The Osmonds

5
Reviewer's rating

Like C.S. Lewis in a different context, I was “surprised by joy”.  Back in the 1970s I was clinging on to the counter-cultural pretensions of the hippy era and was still listening to Pink Floyd and the Grateful Dead.  I had no interest in what seemed to be the cheesy, cutesy pop of family acts like the Jacksons and the Osmonds.  So I was in for a culture shock when I took my seat in a packed house at the splendid Edwardian New Wimbledon Theatre.  From start to finish the music was great, and so was the movement.  The Osmonds were the prototypical boy band, combining close harmony singing with elaborate dance routines.  The actors who played Alan, Merrill, Jay, Wayne, and Donny Osmond were all superbly good at both, and the same goes for their sister, Marie, not forgetting Little Jimmy Osmond, who had a hit at the age of 9 with Long-Haired Lover from Liverpool.

As in other spheres such as tennis, the Osmonds benefited from having a stern disciplinarian for a father, who coached them from early childhood in singing together and plucked them from their Hicksville home in the Midwest to the showbiz capital of the USA, Los Angeles.  There he touted the four older boys (Donny joined later) as a novelty act and got them a one-night slot on the Andy Williams Show.  This immensely popular variety show was also broadcast over here in the 1960s (in black-and-white, of course).  The young boys formed a barber shop quartet, and so captivated American viewers that they were given a permanent slot on the show.  Last night the young Osmonds were played by real children, and they performed brilliantly.  They nearly upstaged the adults, a risk about which W.C. Fields warned.

The story spans the entire career of the Osmonds, including the solo successes of Donny and Marie, and the success of the brother and sister as a duo.  The success of the family in the 1970s was stupendous.  Their records outsold the Beatles.  But rock stars do not make good entrepreneurs, and they ended up losing all their money through a hubristic expansion scheme that was woefully mismanaged.  But they have never lost the love and affection of the generation that bought the records which propelled them to the top of the charts.  One of the characters in the musical is a fan in Manchester who starts sending fan mail to Jay as a 15-year-old schoolgirl.  Many of the women in the audience must have been doing the same thing.  Rarely have I seen a performance embraced with such enthusiasm.  They were singing along to those hits of yesteryear, and swaying to the familiar rhythms.

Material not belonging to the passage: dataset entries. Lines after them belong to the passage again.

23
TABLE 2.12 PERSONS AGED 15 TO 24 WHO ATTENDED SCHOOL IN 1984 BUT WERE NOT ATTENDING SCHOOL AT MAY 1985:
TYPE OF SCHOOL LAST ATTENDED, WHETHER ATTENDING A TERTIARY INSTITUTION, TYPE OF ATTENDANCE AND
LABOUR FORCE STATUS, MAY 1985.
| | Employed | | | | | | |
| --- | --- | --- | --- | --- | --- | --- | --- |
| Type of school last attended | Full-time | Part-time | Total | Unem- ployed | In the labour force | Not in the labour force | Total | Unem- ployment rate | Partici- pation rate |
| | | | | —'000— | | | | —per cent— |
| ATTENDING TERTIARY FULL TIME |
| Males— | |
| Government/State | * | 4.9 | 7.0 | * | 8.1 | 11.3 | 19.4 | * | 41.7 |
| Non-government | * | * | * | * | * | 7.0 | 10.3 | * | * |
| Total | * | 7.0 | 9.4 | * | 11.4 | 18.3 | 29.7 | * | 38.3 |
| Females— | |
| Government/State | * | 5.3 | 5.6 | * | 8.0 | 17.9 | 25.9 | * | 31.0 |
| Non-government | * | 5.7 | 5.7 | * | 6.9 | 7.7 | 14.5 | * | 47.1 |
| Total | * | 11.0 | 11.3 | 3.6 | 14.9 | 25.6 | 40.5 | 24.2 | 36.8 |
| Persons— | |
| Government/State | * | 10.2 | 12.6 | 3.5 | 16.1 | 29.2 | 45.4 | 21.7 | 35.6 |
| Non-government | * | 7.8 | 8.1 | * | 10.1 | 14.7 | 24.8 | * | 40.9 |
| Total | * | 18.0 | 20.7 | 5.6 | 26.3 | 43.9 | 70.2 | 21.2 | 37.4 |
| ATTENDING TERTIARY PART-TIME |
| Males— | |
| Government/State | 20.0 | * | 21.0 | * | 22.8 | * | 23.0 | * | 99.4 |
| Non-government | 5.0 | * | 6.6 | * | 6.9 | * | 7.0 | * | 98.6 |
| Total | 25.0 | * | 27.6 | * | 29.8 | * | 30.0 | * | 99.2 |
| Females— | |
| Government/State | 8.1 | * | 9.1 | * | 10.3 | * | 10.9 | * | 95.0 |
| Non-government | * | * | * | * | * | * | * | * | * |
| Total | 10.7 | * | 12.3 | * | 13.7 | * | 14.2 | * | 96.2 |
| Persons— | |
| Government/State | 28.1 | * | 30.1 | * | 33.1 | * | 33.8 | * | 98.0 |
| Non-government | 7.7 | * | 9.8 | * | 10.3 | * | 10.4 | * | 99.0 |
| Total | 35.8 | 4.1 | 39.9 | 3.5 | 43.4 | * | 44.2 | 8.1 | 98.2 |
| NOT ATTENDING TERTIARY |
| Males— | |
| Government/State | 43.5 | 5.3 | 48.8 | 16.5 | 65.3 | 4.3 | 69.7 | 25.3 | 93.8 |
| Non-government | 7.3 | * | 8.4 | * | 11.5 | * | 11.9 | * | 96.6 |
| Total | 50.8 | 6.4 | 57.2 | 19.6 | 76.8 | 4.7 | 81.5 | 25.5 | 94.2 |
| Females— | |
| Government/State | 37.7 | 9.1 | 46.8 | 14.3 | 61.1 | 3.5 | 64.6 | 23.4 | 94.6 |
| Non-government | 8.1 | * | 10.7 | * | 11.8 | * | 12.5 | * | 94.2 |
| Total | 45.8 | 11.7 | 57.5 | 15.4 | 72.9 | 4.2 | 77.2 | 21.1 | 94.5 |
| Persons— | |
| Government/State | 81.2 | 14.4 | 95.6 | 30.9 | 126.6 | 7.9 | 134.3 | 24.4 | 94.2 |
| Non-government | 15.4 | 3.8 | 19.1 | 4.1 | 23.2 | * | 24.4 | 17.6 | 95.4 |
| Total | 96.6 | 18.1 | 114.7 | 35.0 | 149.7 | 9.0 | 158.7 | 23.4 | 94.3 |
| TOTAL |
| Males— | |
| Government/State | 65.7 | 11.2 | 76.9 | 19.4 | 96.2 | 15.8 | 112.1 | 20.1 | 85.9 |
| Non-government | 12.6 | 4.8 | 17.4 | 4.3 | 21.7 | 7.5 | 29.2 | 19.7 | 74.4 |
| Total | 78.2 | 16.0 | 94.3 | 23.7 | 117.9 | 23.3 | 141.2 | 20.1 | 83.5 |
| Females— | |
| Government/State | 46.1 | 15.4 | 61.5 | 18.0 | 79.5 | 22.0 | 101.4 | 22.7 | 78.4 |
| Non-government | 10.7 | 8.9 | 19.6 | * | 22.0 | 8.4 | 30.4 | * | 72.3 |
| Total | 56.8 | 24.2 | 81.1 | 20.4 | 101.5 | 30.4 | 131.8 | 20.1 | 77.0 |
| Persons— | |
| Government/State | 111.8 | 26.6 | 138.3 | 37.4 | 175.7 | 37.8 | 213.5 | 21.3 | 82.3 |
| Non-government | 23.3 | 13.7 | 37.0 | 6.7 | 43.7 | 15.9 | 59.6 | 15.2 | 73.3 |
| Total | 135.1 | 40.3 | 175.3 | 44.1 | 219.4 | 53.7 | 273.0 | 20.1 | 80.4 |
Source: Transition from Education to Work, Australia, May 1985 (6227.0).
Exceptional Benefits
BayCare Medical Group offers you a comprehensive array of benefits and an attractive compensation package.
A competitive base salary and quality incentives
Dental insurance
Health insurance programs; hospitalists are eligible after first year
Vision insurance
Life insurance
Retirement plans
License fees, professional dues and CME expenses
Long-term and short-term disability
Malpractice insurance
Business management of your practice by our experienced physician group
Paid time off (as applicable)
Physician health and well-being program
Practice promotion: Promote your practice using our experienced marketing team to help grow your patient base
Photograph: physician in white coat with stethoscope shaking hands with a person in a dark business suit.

The actors and musicians gave unstintingly their best.  The show crackled with energy, and the audience showed their appreciation with the most enthusiastic standing ovation I have ever seen at Wimbledon.  The standing ovation has become a much-overused feature of the London theatre, often marking the end of a show that was not really outstanding at all.  But on this occasion, it was richly deserved.